Sus calles y lugares públicos estaban congestionados con personas desplazadas que instalaban tiendas de campaña donde podían encontrar espacio. Sin embargo, el lugar me parecía un desierto: árido e inhóspito.
Mi familia y yo vivíamos en una tienda de campaña en constante miseria como el resto de los desplazados. Deambulaba diariamente por las callejuelas de la ciudad con la esperanza de encontrar comida para comprar, si podía permitírmela.
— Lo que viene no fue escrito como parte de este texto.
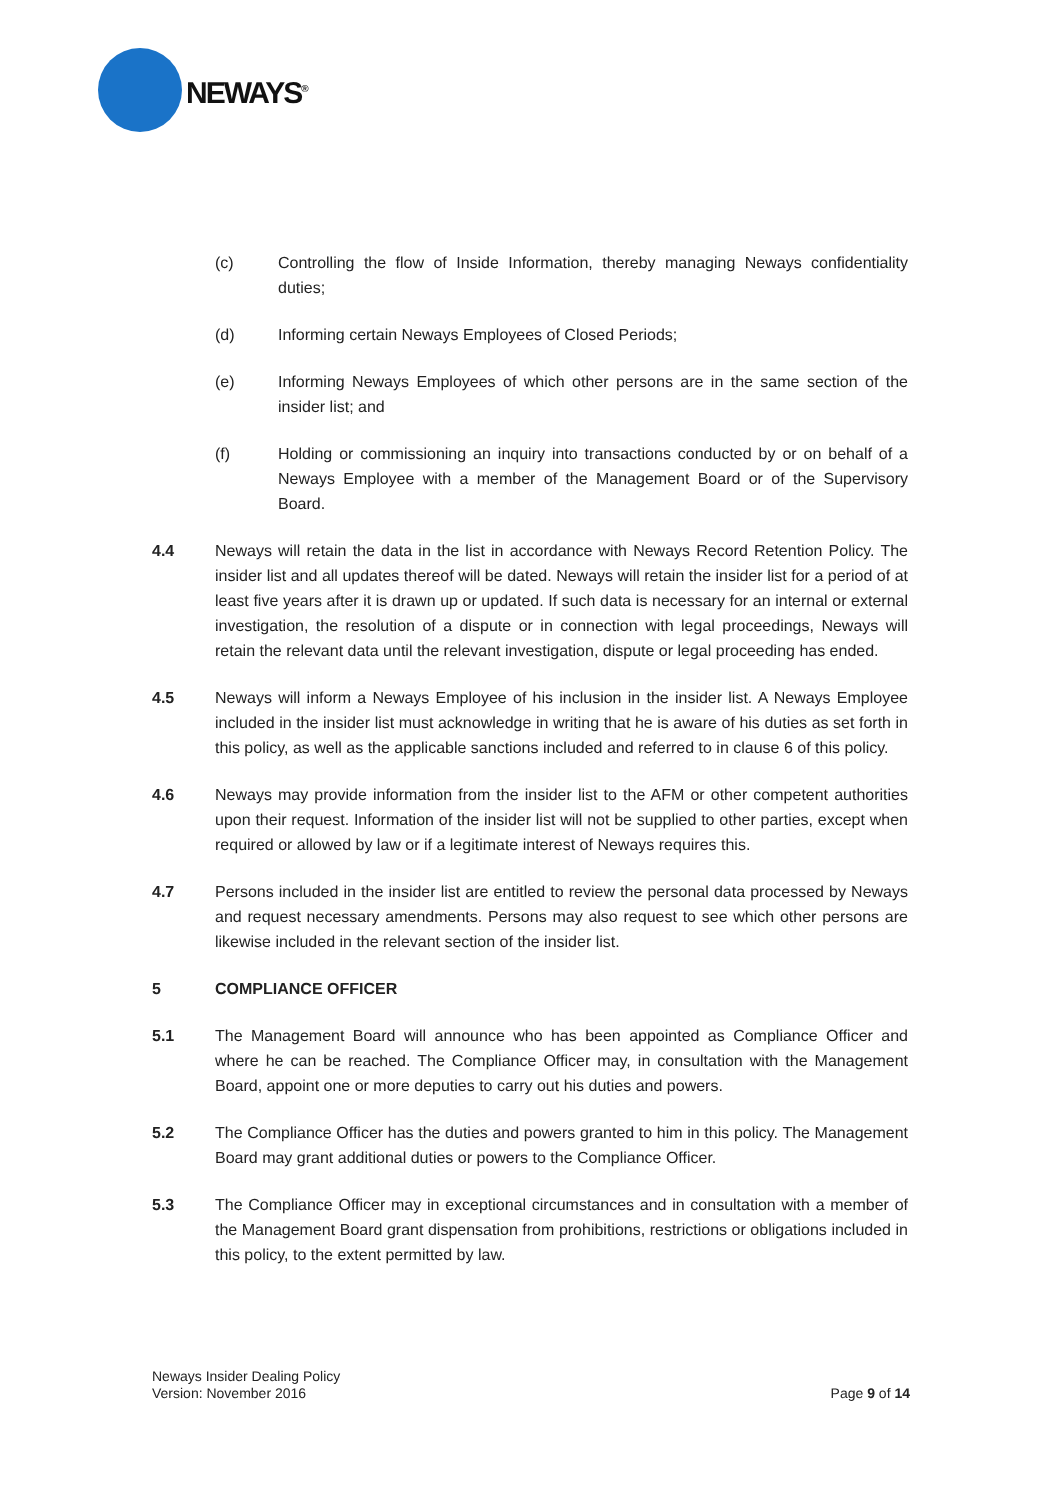NEWAYS<sup>®</sup>
(c) Controlling the flow of Inside Information, thereby managing Neways confidentiality duties;
(d) Informing certain Neways Employees of Closed Periods;
(e) Informing Neways Employees of which other persons are in the same section of the insider list; and
(f) Holding or commissioning an inquiry into transactions conducted by or on behalf of a Neways Employee with a member of the Management Board or of the Supervisory Board.
4.4 Neways will retain the data in the list in accordance with Neways Record Retention Policy. The insider list and all updates thereof will be dated. Neways will retain the insider list for a period of at least five years after it is drawn up or updated. If such data is necessary for an internal or external investigation, the resolution of a dispute or in connection with legal proceedings, Neways will retain the relevant data until the relevant investigation, dispute or legal proceeding has ended.
4.5 Neways will inform a Neways Employee of his inclusion in the insider list. A Neways Employee included in the insider list must acknowledge in writing that he is aware of his duties as set forth in this policy, as well as the applicable sanctions included and referred to in clause 6 of this policy.
4.6 Neways may provide information from the insider list to the AFM or other competent authorities upon their request. Information of the insider list will not be supplied to other parties, except when required or allowed by law or if a legitimate interest of Neways requires this.
4.7 Persons included in the insider list are entitled to review the personal data processed by Neways and request necessary amendments. Persons may also request to see which other persons are likewise included in the relevant section of the insider list.
5 COMPLIANCE OFFICER
5.1 The Management Board will announce who has been appointed as Compliance Officer and where he can be reached. The Compliance Officer may, in consultation with the Management Board, appoint one or more deputies to carry out his duties and powers.
5.2 The Compliance Officer has the duties and powers granted to him in this policy. The Management Board may grant additional duties or powers to the Compliance Officer.
5.3 The Compliance Officer may in exceptional circumstances and in consultation with a member of the Management Board grant dispensation from prohibitions, restrictions or obligations included in this policy, to the extent permitted by law.
Neways Insider Dealing Policy
Version: November 2016
Page 9 of 14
A menudo regresaba con las manos vacías.
De vez en cuando me encontraba con alguien que conocía –un amigo o un familiar– lo que me traía momentos de alegría seguidos de profunda tristeza. La alegría surgió al descubrir que todavía estaban vivos, pero rápidamente se convirtió en tristeza cuando me dijeron que alguien más que conocíamos había sido mártir.
Mi amigo o familiar inevitablemente comentaría sobre mi importante pérdida de peso, mis rasgos pálidos y mi cuerpo frágil. A menudo admitían que no me reconocían a primera vista.
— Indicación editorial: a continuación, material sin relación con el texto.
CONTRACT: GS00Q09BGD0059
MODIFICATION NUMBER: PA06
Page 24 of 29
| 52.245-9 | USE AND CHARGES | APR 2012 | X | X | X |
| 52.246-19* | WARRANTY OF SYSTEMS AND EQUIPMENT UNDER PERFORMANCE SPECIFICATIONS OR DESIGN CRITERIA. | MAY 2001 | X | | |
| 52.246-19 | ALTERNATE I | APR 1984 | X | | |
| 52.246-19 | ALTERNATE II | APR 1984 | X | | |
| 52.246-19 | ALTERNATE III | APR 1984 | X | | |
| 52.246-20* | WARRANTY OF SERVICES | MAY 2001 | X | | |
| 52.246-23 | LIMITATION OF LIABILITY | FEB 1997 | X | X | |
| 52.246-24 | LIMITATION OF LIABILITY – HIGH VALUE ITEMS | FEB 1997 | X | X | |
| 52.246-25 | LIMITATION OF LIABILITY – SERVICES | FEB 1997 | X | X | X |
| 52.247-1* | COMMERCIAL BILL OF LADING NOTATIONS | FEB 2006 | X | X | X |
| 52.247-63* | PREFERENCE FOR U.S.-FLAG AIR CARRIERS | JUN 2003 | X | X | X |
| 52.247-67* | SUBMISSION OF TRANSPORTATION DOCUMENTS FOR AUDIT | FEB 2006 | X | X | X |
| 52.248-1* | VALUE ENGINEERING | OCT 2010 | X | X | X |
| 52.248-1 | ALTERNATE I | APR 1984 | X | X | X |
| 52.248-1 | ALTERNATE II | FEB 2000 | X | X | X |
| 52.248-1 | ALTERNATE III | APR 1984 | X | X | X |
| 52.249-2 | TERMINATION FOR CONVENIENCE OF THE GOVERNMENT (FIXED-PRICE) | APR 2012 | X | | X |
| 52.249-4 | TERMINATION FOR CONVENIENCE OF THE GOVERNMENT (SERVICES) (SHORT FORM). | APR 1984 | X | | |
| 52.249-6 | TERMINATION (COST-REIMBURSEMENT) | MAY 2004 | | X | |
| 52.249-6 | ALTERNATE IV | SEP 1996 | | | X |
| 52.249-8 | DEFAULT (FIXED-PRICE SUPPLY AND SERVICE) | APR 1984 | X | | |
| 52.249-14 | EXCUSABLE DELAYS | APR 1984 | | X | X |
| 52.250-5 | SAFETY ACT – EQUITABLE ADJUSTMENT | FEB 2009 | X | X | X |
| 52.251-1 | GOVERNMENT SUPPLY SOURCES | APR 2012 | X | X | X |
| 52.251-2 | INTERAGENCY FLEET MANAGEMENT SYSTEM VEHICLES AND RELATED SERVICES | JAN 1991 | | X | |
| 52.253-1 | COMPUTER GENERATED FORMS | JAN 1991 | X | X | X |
Regresaba a mi tienda con una opresión en el pecho, abrumado por una sensación de alienación. No sólo estaba rodeada de extraños, sino que también me convertí en un extraño para quienes me conocían.
El sufrimiento de los desplazados era continuo e insoportable. Nada lo superó excepto las noticias de un nuevo desplazamiento forzoso, que normalmente llegaba en forma de panfletos lanzados por aviones de combate israelíes sobre nosotros. Nos apresuramos a recoger nuestras pertenencias, sabiendo que estos aviones de combate pronto regresarían, no con más panfletos, sino con más bombas.
En abril, los israelíes lanzaron panfletos informándonos que nos estaban obligando a abandonar Rafah. Huimos con una pequeña bolsa cargando las pocas posesiones que teníamos y el peso de todo lo que habíamos soportado: el hambre, el miedo y el dolor de perder a seres queridos.
Regresamos a Khan Younis –a la parte occidental, que Israel afirmó que era “segura”– sólo para encontrar el lugar destruido y sin signos de vida. Todas las carreteras, tiendas, instituciones educativas y edificios residenciales quedaron reducidos a escombros.
Tuvimos que montar nuestra tienda de campaña junto a casas destruidas. Deambulé por las calles, mirando con incredulidad la magnitud de la destrucción dejada por la ocupación israelí. Ya no reconocía la ciudad que solía visitar a menudo con mis amigos.
En agosto, por primera vez desde que comenzó la guerra, logré llegar a nuestro barrio en Bani Suheila, al este de la ciudad de Khan Younis. Pensé que los sentimientos de alienación terminarían ahí, pero no fue así.
Caminé entre personas que conocía y que me conocían, pero las miradas extrañas persistieron, no porque no me reconocieran, sino porque parecía mucho peor de lo que me habían visto jamás. Me miraron asombrados, como si me hubiera convertido en otra persona. Sus miradas sólo profundizaron mis sentimientos de alienación, soledad y pérdida.
Luché por comprender la destrucción y desaparición de todos los lugares y puntos de referencia que alguna vez definieron mi ciudad natal. La casa en la que crecí había quedado reducida a cenizas como resultado de un incendio masivo provocado por los bombardeos. Por dentro estaba lleno de escombros, nuestras pertenencias se habían convertido en algo parecido a trozos de carbón.
Hoy, después de 15 meses de guerra, todavía estamos desplazados. Dondequiera que voy, la gente me pregunta: «Oh, desplazado, ¿de dónde eres?». Todos me miran con una mirada extraña. Lo he perdido todo y lo único que me queda es lo único que deseaba deshacerme durante esta guerra: el sentimiento de alienación. Me he convertido en un extraño en mi propia patria.
Las opiniones expresadas en este artículo son las del autor y no reflejan necesariamente la postura editorial de Al Jazeera.